Der Beschwerdeführerin war gemäß § 140 Abs. 2 StPO ein Pflichtverteidiger beizuordnen.

Zwar begründet der bloße Umstand, dass ein Mitangeklagter einen Verteidiger hat, die Voraussetzungen des § 140 Abs. 2 StPO für sich allein nicht (KK-StPO/Laufhütte/Willnow, 7. Auflage 2013, § 140 Rn. 22 m. w. N., beck-online; OLG Köln, Beschluss vom 20.06.2012, 2 Ws 466/12, NStZ-RR 2012, 351, beck-online). In besonderen Konstellationen kann aber aus Gründen der Waffengleichheit die Beiordnung eines Pflichtverteidigers geboten sein, wenn der Mitangeklagte anwaltlich verteidigt wird, so etwa wenn die Angeklagten sich gegenseitig belasten bzw. die Möglichkeit gegenseitiger Belastungen besteht (Meyer-Goßner/Schmitt, StPO, 59. Auflage, § 140 Rn. 31 m. w. N.; OLG Köln, Beschluss vom 20.06.2012, 2 Ws 466/12, NStZ-RR 2012, 351, beck-online; MüKo-StPO/Thomas/Kämpfer, 1. Auflage 2014, § 140 Rn. 48, beck-online). In einem solchen Fall befände sich der unverteidigte Mitangeklagte dem anderen Mitangeklagten gegenüber in einer strukturellen Unterlegenheit, die es auszugleichen gilt.
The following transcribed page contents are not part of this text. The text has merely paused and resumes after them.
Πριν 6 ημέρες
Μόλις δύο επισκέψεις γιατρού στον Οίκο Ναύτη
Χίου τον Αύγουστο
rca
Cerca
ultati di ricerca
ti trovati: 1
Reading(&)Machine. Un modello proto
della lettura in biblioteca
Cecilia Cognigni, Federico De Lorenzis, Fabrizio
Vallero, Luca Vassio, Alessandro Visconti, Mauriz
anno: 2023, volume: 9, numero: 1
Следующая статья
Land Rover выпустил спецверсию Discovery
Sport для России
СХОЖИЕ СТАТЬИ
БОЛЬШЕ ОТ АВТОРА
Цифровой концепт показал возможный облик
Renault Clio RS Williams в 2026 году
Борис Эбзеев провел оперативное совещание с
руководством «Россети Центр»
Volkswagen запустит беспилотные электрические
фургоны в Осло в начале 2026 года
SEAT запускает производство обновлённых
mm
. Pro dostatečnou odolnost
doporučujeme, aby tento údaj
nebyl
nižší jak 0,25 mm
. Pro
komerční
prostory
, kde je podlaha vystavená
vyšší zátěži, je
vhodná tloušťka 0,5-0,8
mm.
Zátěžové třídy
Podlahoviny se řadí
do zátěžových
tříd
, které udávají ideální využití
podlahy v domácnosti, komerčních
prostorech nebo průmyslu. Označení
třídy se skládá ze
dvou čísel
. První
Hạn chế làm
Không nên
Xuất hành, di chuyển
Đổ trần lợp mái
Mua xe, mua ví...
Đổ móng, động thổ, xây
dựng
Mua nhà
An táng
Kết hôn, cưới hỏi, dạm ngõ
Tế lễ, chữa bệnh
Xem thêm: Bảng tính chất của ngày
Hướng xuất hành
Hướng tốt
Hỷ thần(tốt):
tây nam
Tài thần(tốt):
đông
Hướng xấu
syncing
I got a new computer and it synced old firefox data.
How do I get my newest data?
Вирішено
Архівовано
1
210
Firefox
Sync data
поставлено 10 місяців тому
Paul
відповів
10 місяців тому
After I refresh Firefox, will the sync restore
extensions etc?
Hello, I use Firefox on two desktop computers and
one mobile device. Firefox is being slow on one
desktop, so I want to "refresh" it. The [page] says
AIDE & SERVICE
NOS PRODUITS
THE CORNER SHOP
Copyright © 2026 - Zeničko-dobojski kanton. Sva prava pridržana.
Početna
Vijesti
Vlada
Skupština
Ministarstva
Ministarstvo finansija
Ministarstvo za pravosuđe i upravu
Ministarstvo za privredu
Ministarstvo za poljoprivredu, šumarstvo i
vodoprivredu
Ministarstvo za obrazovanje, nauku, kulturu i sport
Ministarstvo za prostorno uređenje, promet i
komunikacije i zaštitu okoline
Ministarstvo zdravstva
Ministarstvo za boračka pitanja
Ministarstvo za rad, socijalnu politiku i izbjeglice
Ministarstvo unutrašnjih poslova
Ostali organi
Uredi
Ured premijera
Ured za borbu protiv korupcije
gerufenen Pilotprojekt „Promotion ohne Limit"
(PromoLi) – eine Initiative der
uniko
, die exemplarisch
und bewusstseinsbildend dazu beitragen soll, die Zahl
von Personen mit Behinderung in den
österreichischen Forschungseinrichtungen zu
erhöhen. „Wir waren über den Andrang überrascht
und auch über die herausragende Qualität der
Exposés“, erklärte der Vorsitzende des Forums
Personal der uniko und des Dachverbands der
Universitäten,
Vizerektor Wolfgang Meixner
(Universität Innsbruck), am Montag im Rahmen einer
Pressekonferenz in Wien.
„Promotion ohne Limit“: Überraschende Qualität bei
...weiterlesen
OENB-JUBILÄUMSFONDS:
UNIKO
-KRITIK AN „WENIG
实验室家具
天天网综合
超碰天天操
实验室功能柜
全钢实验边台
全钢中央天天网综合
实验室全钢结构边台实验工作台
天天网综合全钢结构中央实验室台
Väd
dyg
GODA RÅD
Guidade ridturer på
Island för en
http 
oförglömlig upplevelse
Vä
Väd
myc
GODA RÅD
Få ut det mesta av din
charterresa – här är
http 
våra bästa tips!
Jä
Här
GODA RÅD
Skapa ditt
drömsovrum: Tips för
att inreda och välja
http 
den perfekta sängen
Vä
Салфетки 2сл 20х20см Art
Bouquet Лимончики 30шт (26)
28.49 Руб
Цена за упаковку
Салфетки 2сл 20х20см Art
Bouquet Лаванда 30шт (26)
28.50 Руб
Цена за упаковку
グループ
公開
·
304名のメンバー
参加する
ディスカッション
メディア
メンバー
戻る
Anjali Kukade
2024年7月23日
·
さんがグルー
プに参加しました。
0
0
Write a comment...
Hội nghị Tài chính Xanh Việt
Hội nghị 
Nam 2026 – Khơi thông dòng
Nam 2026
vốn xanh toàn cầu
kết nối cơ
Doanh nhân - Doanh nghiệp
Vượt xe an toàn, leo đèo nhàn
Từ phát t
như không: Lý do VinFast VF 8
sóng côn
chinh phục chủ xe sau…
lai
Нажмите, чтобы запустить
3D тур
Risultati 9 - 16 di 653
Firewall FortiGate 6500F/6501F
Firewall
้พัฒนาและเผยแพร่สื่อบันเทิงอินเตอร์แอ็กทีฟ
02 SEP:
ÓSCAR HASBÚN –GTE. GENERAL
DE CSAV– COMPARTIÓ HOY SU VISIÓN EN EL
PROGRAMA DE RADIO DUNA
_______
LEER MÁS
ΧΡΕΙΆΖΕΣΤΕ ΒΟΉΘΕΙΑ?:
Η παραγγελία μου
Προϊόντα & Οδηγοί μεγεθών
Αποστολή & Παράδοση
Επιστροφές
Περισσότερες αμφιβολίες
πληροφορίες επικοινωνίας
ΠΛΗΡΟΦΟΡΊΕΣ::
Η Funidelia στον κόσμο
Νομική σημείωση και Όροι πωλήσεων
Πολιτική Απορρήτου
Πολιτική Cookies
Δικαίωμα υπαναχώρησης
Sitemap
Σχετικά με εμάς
So liegt der Fall hier. Die beiden Angeklagten werden jeweils beschuldigt, einen Betrug begangen zu haben, indem sie je zwei Verrechnungsschecks zur Gutschrift auf ihr Konto bei der Postbank eingereicht haben sollen, die sie als Begünstigte und das Konto der Finanzverwaltung Dinslaken als bezogenes Konto auswiesen. Die Angeklagten haben sich bislang nicht zur Sache eingelassen. Da beide verheiratet sind und nach den bisherigen Ermittlungsergebnissen Vollmacht für das Konto des jeweils anderen hatten, besteht jedenfalls die Möglichkeit, dass sie sich - sollten sie sich in der Hauptverhandlung einlassen - gegenseitig belasten könnten. Dem Angeklagten pp. ist ein Pflichtverteidiger bestellt worden. Die dadurch für die Beschwerdeführerin entstehende strukturelle Unterlegenheit war durch die Bestellung eines Pflichtverteidigers auch für sie auszugleichen. Die Beschwerdeführerin ist zwar derzeit nicht unverteidigt; sie hat einen Wahlverteidiger. Dies steht der beantragten Bestellung ihres bisherigen Wahlverteidigers als Pflichtverteidiger indes nicht entgegen. Voraussetzung einer Pflichtverteidigerbestellung ist zwar, dass der Angeklagte keinen Verteidiger hat. Ausreichend ist es insofern aber, wenn der Wahlverteidiger im Moment der Bestellung sein Wahlmandat niederlegt. In dem Beiordnungsantrag durch den bisherigen Wahlverteidiger kann die Ankündigung einer solchen Mandatsniederlegung gesehen werden (vgl. MüKo-StPO/Thomas/Kämpfer, a. a. 0., § 141 Rn. 4 m. w. N., beck-online).

Die Kostenentscheidung beruht auf § 467 Abs. 1 StPO in entsprechender Anwendung.